Trump is planning to endorse Wyoming attorney Harriet Hageman, who is preparing to launch a primary campaign against Cheney, the most prominent member of Congress to vote for Trump’s second impeachment, according to a person familiar with his decision.
The person spoke on condition of anonymity ahead of a formal announcement.
The move marks Trump’s most significant endorsement to date as he works to maintain his status as GOP kingmaker.
Trump has already endorsed a number of Republican challengers including Kelly Tshibaka, who is running against Sen. Lisa Murkowski in Alaska; Michigan State Rep. Steve Carra, who is trying to unseat longtime Rep. Fred Upton; former White House aide Max Miller, who is running against Rep. Anthony Gonzalez in Ohio; and Joe Kent, who is challenging Rep. Jaime Herrera Beutler in Washington.
All voted in favor of impeaching Trump for his alleged role in “inciting” the Jan. 6 siege at the Capitol building.
Trump met with Hageman last month as he assessed the potential candidate pool, hoping an early endorsement would help clear the field and prevent a crowded primary that might be advantageous to Cheney’s chances.
At least half-a-dozen other Republicans have already announced their intentions to run and it wasn’t immediately clear whether the news of Trump’s decision — which was first reported by Politico — would succeed in pushing them out.
They include state Sen. Anthony Bouchard, whose campaign was disrupted in May by the revelation that he impregnated a 14-year-old girl when he was 18; state Rep. Chuck Gray, a political radio commentator; and Darin Smith, an attorney with ties to the Christian Broadcasting Network and the conservative Family Research Council.
Hageman was an early supporter of Cheney’s unsuccessful attempt in 2013 and 2014 to oust popular U.S. Sen. Mike Enzi, and the two have remained in touch, though it is unclear how close they are personally.
She finished third in a six-way Republican gubernatorial primary in 2018, getting 21% of the vote.
Former State Treasurer Mark Gordon won, followed by investor and Republican megadonor Foster Friess, whom had Trump endorsed.
Hageman grew up on a ranch near Fort Laramie in southeastern Wyoming. She holds undergraduate and law degrees from the University of Wyoming.

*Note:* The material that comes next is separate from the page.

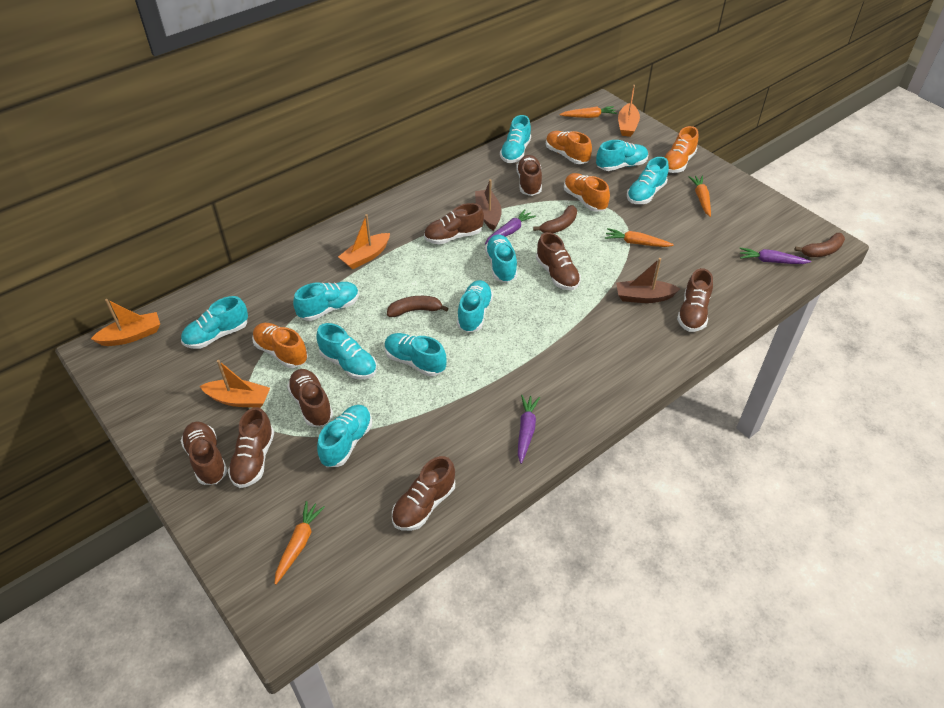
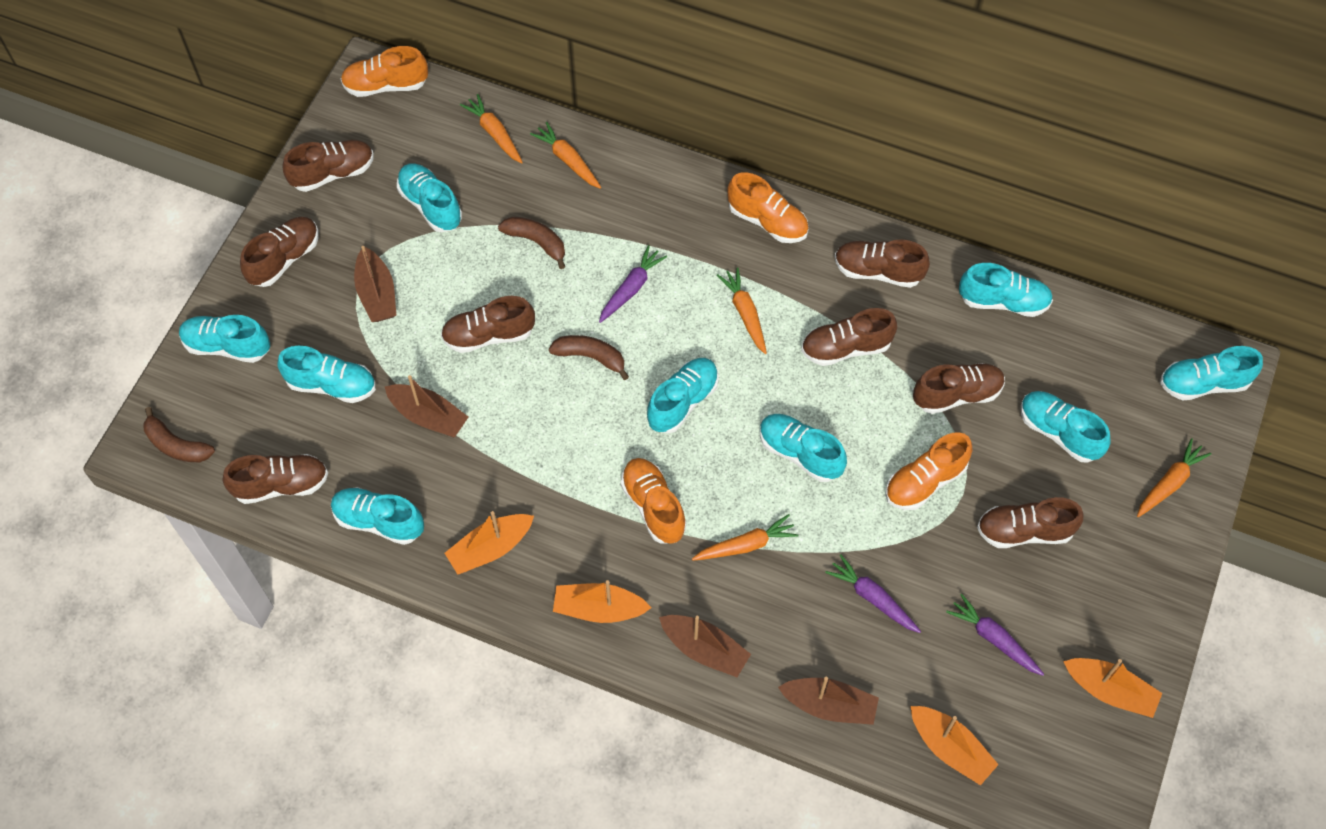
brown boat: [475,179,502,231] [616,258,680,303] = 2 -> [354,246,396,322] [385,375,468,438] [659,615,751,677] [778,677,879,725] = 4
orange carrot: [275,501,325,585] [559,106,617,118] [605,228,674,247] [688,176,711,217] = 4 -> [460,94,523,164] [530,122,601,189] [692,514,798,561] [717,267,767,354] [1137,438,1212,517] = 5
turquoise shoe: [181,296,248,349] [293,282,359,321] [316,323,377,379] [317,405,372,467] [385,333,447,376] [457,280,493,333] [485,235,518,283] [500,115,531,163] [596,140,648,171] [627,157,669,204] = 10 -> [179,315,270,363] [278,346,376,403] [331,487,424,545] [397,164,462,232] [647,358,719,434] [760,414,847,482] [959,263,1053,317] [1021,391,1111,463] [1160,346,1263,400] = 9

She’s listed as a senior attorney with the New Civil Liberties Alliance, a Washington, D.C.-based law firm that aims to protect “constitutional freedoms from violations by the administrative state,” according to its mission statement.
Her Cheyenne law firm touts its ties to Wyoming’s ranching industry and Hageman’s involvement in lawsuits over wolves reintroduced to Yellowstone National Park, grazing on U.S. Bureau of Land Management land and water rights, among other issues.
She recently expressed support on Facebook for a new Texas law banning most abortions and has been a longtime cheerleader for the state’s coal mining industry.
Possibly foreshadowing the congressional race ahead, Hageman was the first in her 2018 campaign to go negative, criticizing one opponent as “anti-coal” and “obsessed with so-called green energy.”
Trump’s allies in Wyoming have been trying — unsuccessfully so far — to change state election law to allow for a runoff or ranked-choice voting system starting with next year’s primary. Such a big change would be costly and difficult to pull off by then, opponents of the changes say.
Hageman didn’t return phone and social media messages seeking comment.